Quando a obsessão por talentos vira um pesadelo
A gestão de talentos tem se tornado uma preocupação cada vez maior para as organizações. A ideia de que a identificação de profissionais excepcionais é um fator crítico para o sucesso das empresas tem sido difundida pelos profissionais de gestão de pessoas e acolhida por líderes empresariais.
No entanto, essa crença no talentismo, como tem sido chamada, vem sendo alvo de críticas por parte de alguns especialistas em gestão. Entre eles, destaca-se o autor Matthew Stewart, que em seu artigo “The Management Myth” faz uma crítica contundente à ideia de que a gestão de talentos é a chave para o sucesso das empresas.
De acordo com Stewart, a crença no talentismo é baseada em uma visão equivocada da natureza humana, que ignora o fato de que o desempenho de uma pessoa é influenciado por uma série de fatores, incluindo a sorte e a situação em que se encontra. Ele argumenta que a obsessão por “talentos” pode levar a uma cultura organizacional que valoriza apenas o desempenho individual, em detrimento do trabalho em equipe e da construção de relações saudáveis entre colegas.
Além disso, Stewart critica a tendência das empresas segmentarem grupos de indivíduos em detrimento da equipe como um todo, argumentando que a colaboração e a diversidade de habilidades são fundamentais para o sucesso de uma organização.
A gestão de talentos pode levar a uma competição interna prejudicial para a empresa como um todo. Isso ocorre porque, em muitos casos, os chamados “talentos” são colocados em posições de destaque, enquanto outros funcionários são deixados de lado, mesmo que possuam habilidades e competências igualmente valiosas.
A concentração de recursos nesse grupo especial também pode gerar ressentimentos internos e também favorecer um sentimento de superioridade ilusória no grupo de elite. Isso pode contribuir para aumentar a toxicidade do ambiente de trabalho. A construção de “feudos” é um dos riscos mais severos para o fortalecimento de uma cultura de equipe.
Além disso, a pressão constante para se destacar no trabalho pode levar a uma falta de equilíbrio entre vida pessoal e profissional, o que pode levar a burnout.
No entanto, a gestão de talentos pode trazer benefícios para as organizações, se for conduzida de forma adequada e equilibrada. A identificação e o desenvolvimento de talentos podem ajudar as empresas a manter uma vantagem competitiva no mercado, ao contar com profissionais altamente qualificados e inovadores. A valorização dos talentos pode aumentar a motivação e o engajamento dos funcionários. Também é uma estratégia relevante para a construção do mapa de sucessão da empresa. Mapear quais são os talentos e também refletir sobre as áreas onde a empresa não tem profissionais para ocupar posições futuras é uma ferramenta relevante para nortear as estratégias para o desenvolvimento de pessoas.
É necessário adotar uma abordagem sistêmica para o processo de gestão de talentos. Isso começa pela análise de potenciais de uma forma mais ampla, considerando performance, potencial de aprendizagem e agilidade emocional.
Esse conjunto de critérios precisa estar claro. Em organizações sem clareza de processos, o sistema de avaliação perde credibilidade.

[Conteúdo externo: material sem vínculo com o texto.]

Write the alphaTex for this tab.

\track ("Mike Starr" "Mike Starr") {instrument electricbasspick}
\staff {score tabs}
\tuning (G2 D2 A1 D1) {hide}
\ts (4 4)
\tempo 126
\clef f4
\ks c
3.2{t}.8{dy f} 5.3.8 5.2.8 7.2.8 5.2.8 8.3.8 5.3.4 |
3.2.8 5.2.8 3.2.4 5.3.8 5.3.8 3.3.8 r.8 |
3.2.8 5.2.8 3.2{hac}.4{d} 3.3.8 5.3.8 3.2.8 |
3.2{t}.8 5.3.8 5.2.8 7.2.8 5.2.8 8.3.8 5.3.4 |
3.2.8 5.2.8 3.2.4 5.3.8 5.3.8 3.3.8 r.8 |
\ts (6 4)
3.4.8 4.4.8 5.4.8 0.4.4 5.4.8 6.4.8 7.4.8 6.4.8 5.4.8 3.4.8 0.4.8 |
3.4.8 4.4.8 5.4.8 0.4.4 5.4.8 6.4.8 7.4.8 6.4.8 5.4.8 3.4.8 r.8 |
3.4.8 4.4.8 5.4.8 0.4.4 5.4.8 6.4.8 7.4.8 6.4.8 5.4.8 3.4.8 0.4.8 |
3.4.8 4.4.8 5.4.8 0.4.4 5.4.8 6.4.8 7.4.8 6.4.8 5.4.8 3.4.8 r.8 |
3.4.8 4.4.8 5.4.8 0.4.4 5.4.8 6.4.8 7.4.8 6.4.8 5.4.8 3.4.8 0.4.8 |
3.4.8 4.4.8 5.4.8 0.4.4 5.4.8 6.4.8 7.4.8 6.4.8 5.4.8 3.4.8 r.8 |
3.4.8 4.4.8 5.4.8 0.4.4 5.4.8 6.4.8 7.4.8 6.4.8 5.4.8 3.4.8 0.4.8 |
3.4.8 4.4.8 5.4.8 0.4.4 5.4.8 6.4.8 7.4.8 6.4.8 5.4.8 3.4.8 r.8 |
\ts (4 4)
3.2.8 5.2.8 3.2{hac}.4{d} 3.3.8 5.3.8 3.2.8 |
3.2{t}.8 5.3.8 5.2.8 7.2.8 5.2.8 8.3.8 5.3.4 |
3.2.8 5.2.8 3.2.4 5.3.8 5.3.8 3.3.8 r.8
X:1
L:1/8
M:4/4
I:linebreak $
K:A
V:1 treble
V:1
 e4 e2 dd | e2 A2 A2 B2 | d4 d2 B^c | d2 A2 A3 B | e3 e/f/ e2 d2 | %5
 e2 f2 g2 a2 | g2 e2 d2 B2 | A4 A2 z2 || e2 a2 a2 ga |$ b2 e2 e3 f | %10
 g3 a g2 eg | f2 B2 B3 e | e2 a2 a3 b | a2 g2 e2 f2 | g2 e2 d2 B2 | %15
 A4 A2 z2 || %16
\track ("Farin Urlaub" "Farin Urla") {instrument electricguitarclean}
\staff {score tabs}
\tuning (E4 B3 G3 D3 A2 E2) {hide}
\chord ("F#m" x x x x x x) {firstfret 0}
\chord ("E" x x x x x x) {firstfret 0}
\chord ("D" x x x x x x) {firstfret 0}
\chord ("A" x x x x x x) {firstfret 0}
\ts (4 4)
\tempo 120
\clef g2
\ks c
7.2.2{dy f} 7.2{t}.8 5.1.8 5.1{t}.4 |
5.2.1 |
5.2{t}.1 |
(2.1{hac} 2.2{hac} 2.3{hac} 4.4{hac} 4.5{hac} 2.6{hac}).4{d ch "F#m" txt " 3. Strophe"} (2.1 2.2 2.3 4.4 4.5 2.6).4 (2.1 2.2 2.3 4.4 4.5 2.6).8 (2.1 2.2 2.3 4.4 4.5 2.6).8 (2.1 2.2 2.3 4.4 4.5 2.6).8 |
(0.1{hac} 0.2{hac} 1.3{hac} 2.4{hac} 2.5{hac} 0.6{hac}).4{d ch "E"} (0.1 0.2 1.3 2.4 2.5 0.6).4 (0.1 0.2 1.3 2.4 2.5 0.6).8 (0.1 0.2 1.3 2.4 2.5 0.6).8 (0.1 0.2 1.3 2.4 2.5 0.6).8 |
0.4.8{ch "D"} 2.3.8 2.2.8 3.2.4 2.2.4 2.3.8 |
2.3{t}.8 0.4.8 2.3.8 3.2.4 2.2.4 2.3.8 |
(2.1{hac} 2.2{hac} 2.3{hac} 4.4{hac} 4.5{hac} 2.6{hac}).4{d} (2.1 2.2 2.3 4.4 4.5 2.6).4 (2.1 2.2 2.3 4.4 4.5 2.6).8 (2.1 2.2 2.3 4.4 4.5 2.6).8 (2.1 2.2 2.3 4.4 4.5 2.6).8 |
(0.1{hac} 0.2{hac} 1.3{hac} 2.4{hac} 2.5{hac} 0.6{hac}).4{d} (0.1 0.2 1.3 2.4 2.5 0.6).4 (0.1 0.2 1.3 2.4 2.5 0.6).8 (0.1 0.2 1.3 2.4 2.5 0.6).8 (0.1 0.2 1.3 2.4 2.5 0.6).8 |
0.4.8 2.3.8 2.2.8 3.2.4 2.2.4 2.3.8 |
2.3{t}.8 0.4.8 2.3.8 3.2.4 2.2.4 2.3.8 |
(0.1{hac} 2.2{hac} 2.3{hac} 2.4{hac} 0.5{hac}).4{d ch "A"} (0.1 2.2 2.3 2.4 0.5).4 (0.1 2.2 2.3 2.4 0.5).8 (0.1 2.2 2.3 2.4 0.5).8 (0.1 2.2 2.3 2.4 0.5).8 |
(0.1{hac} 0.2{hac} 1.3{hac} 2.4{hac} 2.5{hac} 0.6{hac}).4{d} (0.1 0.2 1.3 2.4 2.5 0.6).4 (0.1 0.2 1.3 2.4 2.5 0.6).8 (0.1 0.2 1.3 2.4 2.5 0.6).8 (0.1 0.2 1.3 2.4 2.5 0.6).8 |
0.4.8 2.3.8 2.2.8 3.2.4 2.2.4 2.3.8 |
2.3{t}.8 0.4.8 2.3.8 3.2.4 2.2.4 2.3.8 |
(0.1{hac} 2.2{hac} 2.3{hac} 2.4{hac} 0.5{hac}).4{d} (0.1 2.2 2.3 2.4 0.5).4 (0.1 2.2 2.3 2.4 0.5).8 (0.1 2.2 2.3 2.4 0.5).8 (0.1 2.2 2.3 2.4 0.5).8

Outro aspecto relevante para a gestão de talentos são os investimentos em educação sobre carreira, mostrando ao talento suas responsabilidades e o quanto a caminhada para construção de sua trajetória passa pela capacidade de trabalhar em grupo e contribuir para o sucesso da organização como um todo.
Esse accontability ou responsabilização na carreira é essencial para alinhar expectativas. Ser um “talento” não significa garantia de crescimento: é a sinalização de possibilidades. O desenvolvimento da carreira passará de forma inafastável pela capacidade de trazer resultados com as pessoas.